Copy out each line of the data that holds the string "submitted".

» Collected data entries:
»»

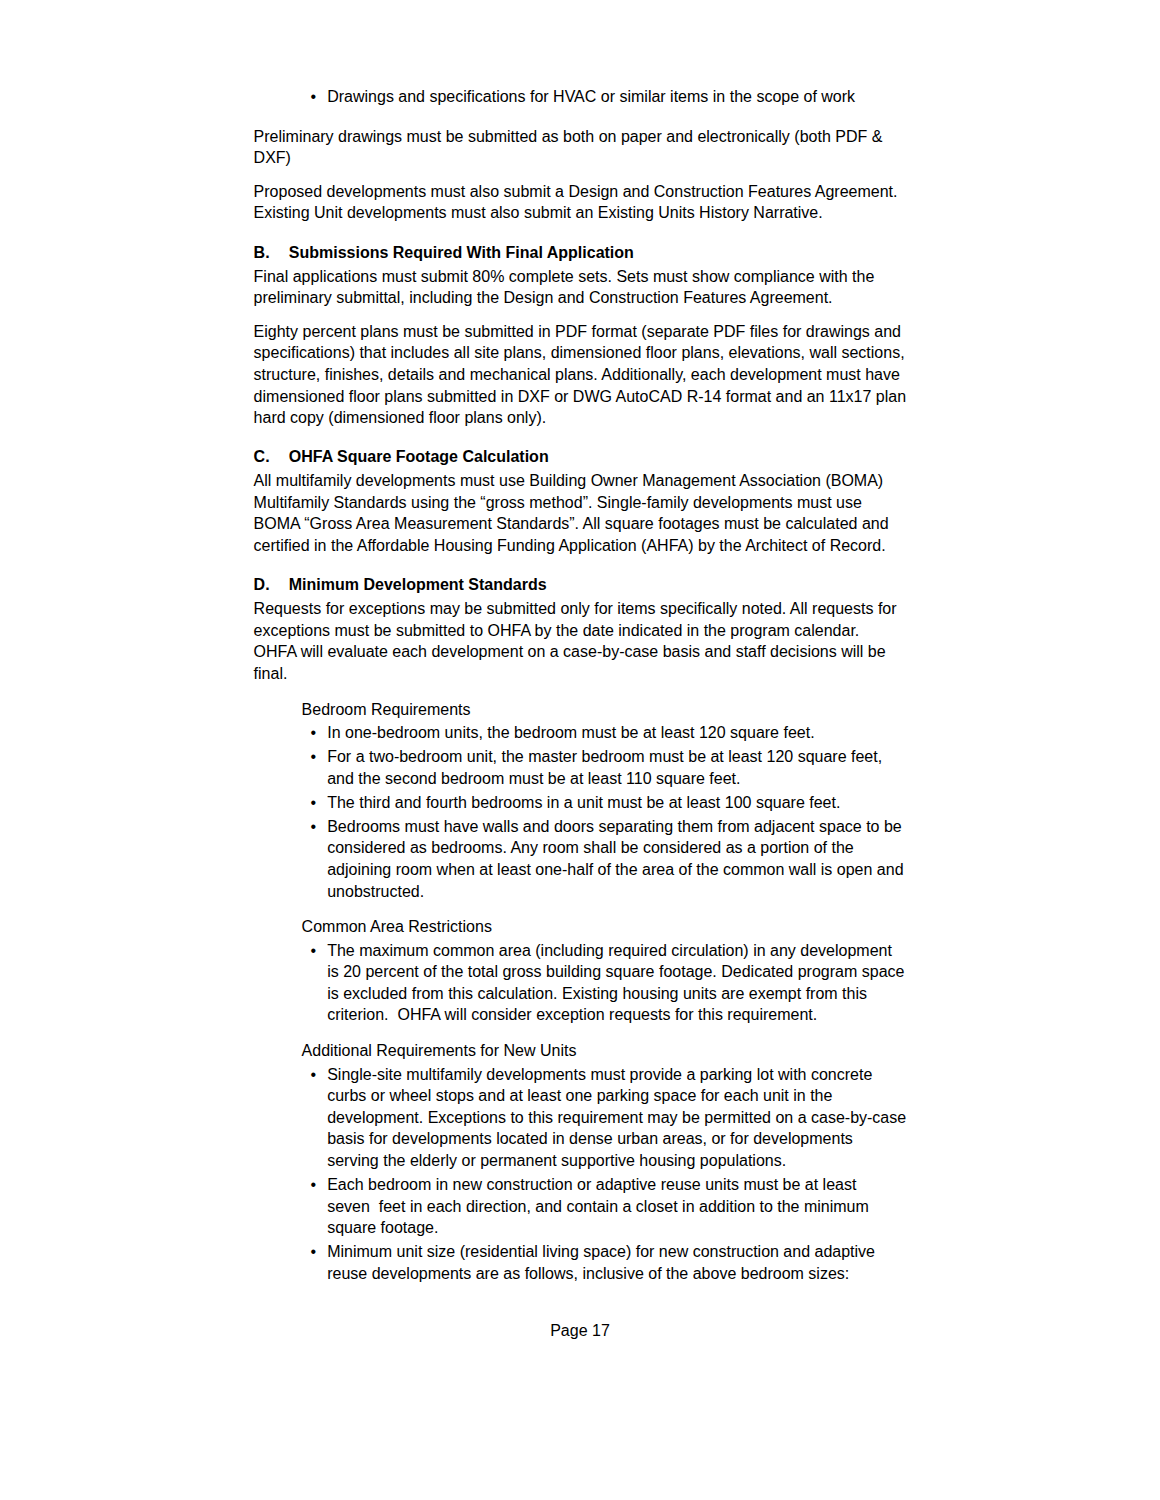Drawings and specifications for HVAC or similar items in the scope of work
Preliminary drawings must be submitted as both on paper and electronically (both PDF & DXF)
Proposed developments must also submit a Design and Construction Features Agreement. Existing Unit developments must also submit an Existing Units History Narrative.
B. Submissions Required With Final Application
Final applications must submit 80% complete sets. Sets must show compliance with the preliminary submittal, including the Design and Construction Features Agreement.
Eighty percent plans must be submitted in PDF format (separate PDF files for drawings and specifications) that includes all site plans, dimensioned floor plans, elevations, wall sections, structure, finishes, details and mechanical plans. Additionally, each development must have dimensioned floor plans submitted in DXF or DWG AutoCAD R-14 format and an 11x17 plan hard copy (dimensioned floor plans only).
C. OHFA Square Footage Calculation
All multifamily developments must use Building Owner Management Association (BOMA) Multifamily Standards using the “gross method”. Single-family developments must use BOMA “Gross Area Measurement Standards”. All square footages must be calculated and certified in the Affordable Housing Funding Application (AHFA) by the Architect of Record.
D. Minimum Development Standards
Requests for exceptions may be submitted only for items specifically noted. All requests for exceptions must be submitted to OHFA by the date indicated in the program calendar. OHFA will evaluate each development on a case-by-case basis and staff decisions will be final.
Bedroom Requirements
In one-bedroom units, the bedroom must be at least 120 square feet.
For a two-bedroom unit, the master bedroom must be at least 120 square feet, and the second bedroom must be at least 110 square feet.
The third and fourth bedrooms in a unit must be at least 100 square feet.
Bedrooms must have walls and doors separating them from adjacent space to be considered as bedrooms. Any room shall be considered as a portion of the adjoining room when at least one-half of the area of the common wall is open and unobstructed.
Common Area Restrictions
The maximum common area (including required circulation) in any development is 20 percent of the total gross building square footage. Dedicated program space is excluded from this calculation. Existing housing units are exempt from this criterion. OHFA will consider exception requests for this requirement.
Additional Requirements for New Units
Single-site multifamily developments must provide a parking lot with concrete curbs or wheel stops and at least one parking space for each unit in the development. Exceptions to this requirement may be permitted on a case-by-case basis for developments located in dense urban areas, or for developments serving the elderly or permanent supportive housing populations.
Each bedroom in new construction or adaptive reuse units must be at least seven feet in each direction, and contain a closet in addition to the minimum square footage.
Minimum unit size (residential living space) for new construction and adaptive reuse developments are as follows, inclusive of the above bedroom sizes:
Page 17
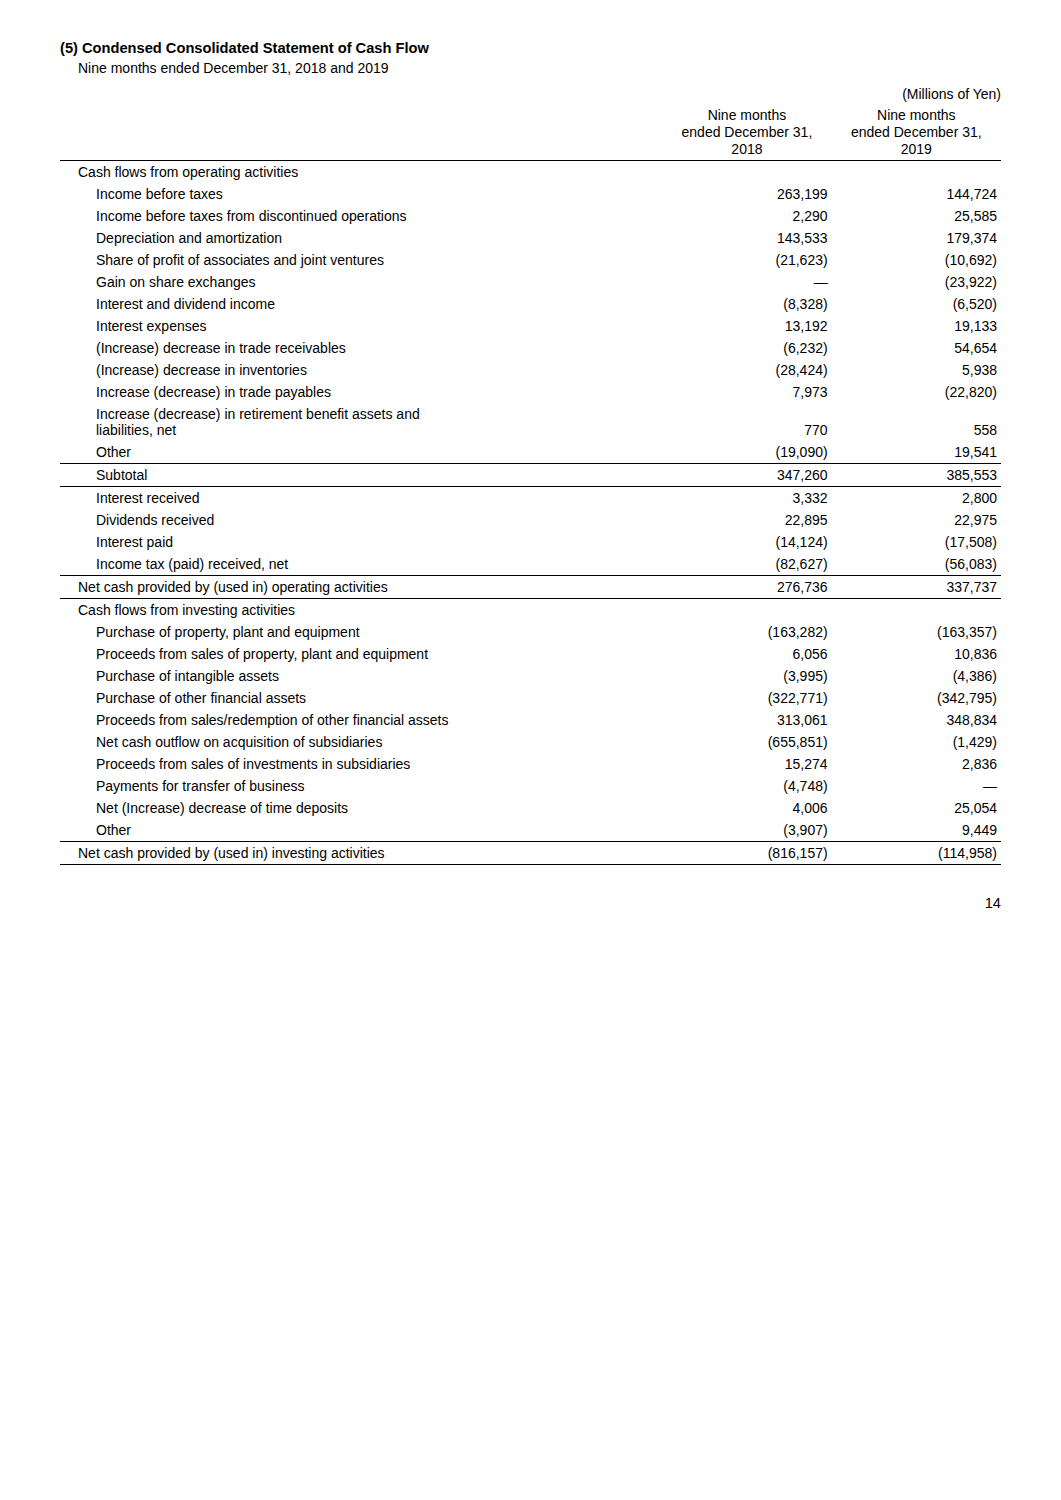(5) Condensed Consolidated Statement of Cash Flow
Nine months ended December 31, 2018 and 2019
(Millions of Yen)
| | Nine months ended December 31, 2018 | Nine months ended December 31, 2019 |
| --- | --- | --- |
| Cash flows from operating activities | | |
| Income before taxes | 263,199 | 144,724 |
| Income before taxes from discontinued operations | 2,290 | 25,585 |
| Depreciation and amortization | 143,533 | 179,374 |
| Share of profit of associates and joint ventures | (21,623) | (10,692) |
| Gain on share exchanges | — | (23,922) |
| Interest and dividend income | (8,328) | (6,520) |
| Interest expenses | 13,192 | 19,133 |
| (Increase) decrease in trade receivables | (6,232) | 54,654 |
| (Increase) decrease in inventories | (28,424) | 5,938 |
| Increase (decrease) in trade payables | 7,973 | (22,820) |
| Increase (decrease) in retirement benefit assets and liabilities, net | 770 | 558 |
| Other | (19,090) | 19,541 |
| Subtotal | 347,260 | 385,553 |
| Interest received | 3,332 | 2,800 |
| Dividends received | 22,895 | 22,975 |
| Interest paid | (14,124) | (17,508) |
| Income tax (paid) received, net | (82,627) | (56,083) |
| Net cash provided by (used in) operating activities | 276,736 | 337,737 |
| Cash flows from investing activities | | |
| Purchase of property, plant and equipment | (163,282) | (163,357) |
| Proceeds from sales of property, plant and equipment | 6,056 | 10,836 |
| Purchase of intangible assets | (3,995) | (4,386) |
| Purchase of other financial assets | (322,771) | (342,795) |
| Proceeds from sales/redemption of other financial assets | 313,061 | 348,834 |
| Net cash outflow on acquisition of subsidiaries | (655,851) | (1,429) |
| Proceeds from sales of investments in subsidiaries | 15,274 | 2,836 |
| Payments for transfer of business | (4,748) | — |
| Net (Increase) decrease of time deposits | 4,006 | 25,054 |
| Other | (3,907) | 9,449 |
| Net cash provided by (used in) investing activities | (816,157) | (114,958) |
14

««

» RESPONSE AREA:
Preliminary drawings must be submitted as both on paper and electronically (both PDF & DXF)
Eighty percent plans must be submitted in PDF format (separate PDF files for drawings and specifications) that includes all site plans, dimensioned floor plans, elevations, wall sections, structure, finishes, details and mechanical plans. Additionally, each development must have dimensioned floor plans submitted in DXF or DWG AutoCAD R-14 format and an 11x17 plan hard copy (dimensioned floor plans only).
Requests for exceptions may be submitted only for items specifically noted. All requests for exceptions must be submitted to OHFA by the date indicated in the program calendar. OHFA will evaluate each development on a case-by-case basis and staff decisions will be final.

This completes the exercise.